Betsi is perched on the curb, her knees tucked underneath her chin, wearing forest-green boxers and a matching tank top. The officers have been clustering around her since they got here, asking if she’d like some coffee from a silver thermos or a smoke, which she accepts from a burly firefighter named Fisher. Mom and Dad are still talking to the chief while Betsi rocks on the curb, puffing on the donated cigarette and flicking it after each drag, which is odd, because usually she’ll let it grow a bit, like a fingernail. From the outside, the house looks exactly the same, except for all the trucks and cruisers and siren lights.
“How is it?” Dad asks the chief.
“Not bad. Not bad at all,” he says, wiping a tiny smudge off his brow. By now mo
st of the neighbors who were gathered on their front stoops underneath their porch lights have retreated to the safety of their homes. “Mostly it’s just smoke damage to the den on the first floor. Looks like it started in there, near the window.” The chief catches my eye as I peek from behind Dad’s shoulder. “You mind if I talk to you privately?” he says, motioning my parents toward the street with his metal hat.
“Of course,” Dad answers, and he and Mom follow the chief to a spot too far away for me to hear what’s being said. I stay on the grass like I’m supposed to, but as close to the sidewalk as possible, watching Mom and Dad nod repeatedly at the chief ’s words. Then Dad shakes the chief ’s hand and turns around, his eyes scanning the front yard for his target. It’s as if Mom can sense what’s coming, because she’s on Dad’s heels as soon as he finds it and storms over. She follows him like a little dog, yapping “No” and “Don’t” and “Just don’t.” Dad ignores her as he reaches Betsi, yanking the cigarette out of her hand. He tosses it into the street and lifts her up by her elbow, his voice low but sharp, serious. “You see what you’ve done? You see what could have happened?”
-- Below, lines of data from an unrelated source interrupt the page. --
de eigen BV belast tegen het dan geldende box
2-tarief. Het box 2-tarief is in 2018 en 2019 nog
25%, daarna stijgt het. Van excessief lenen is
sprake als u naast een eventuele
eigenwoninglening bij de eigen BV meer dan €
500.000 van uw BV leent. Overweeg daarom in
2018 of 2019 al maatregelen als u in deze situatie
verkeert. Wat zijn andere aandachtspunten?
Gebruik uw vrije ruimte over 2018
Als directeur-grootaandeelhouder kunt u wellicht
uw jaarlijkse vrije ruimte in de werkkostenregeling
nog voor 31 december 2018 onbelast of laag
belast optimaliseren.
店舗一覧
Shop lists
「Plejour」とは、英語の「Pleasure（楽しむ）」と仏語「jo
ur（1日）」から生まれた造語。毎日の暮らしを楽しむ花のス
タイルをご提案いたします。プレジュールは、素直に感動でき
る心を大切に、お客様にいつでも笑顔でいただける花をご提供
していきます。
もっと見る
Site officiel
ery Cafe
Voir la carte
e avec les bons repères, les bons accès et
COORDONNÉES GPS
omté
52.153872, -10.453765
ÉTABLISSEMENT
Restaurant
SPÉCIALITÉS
Betsi shakes herself loose from Dad’s grip with a “Don’t touch me!” so shrill it startles the cluster of officers who are gathering up their things. Her breathing flutters, but as she backs away from Dad, her voice returns strong, her words anchored. “It started in my room. That doesn’t mean it was my fault. I wasn’t smoking in the house. I do not smoke in your fucking house.”
“Betsi!” Mom scolds, shooting a look of embarrassment at the officers, as though she’s invited them over for lemonade or a barbecue or Christmas dinner. Dad’s hands are on his hips and he’s shaking his head slowly, as if he’s trying to work a kink out of his neck. Mom wedges herself between them ever so slightly, her eyes darting back and forth like she can’t make up her mind.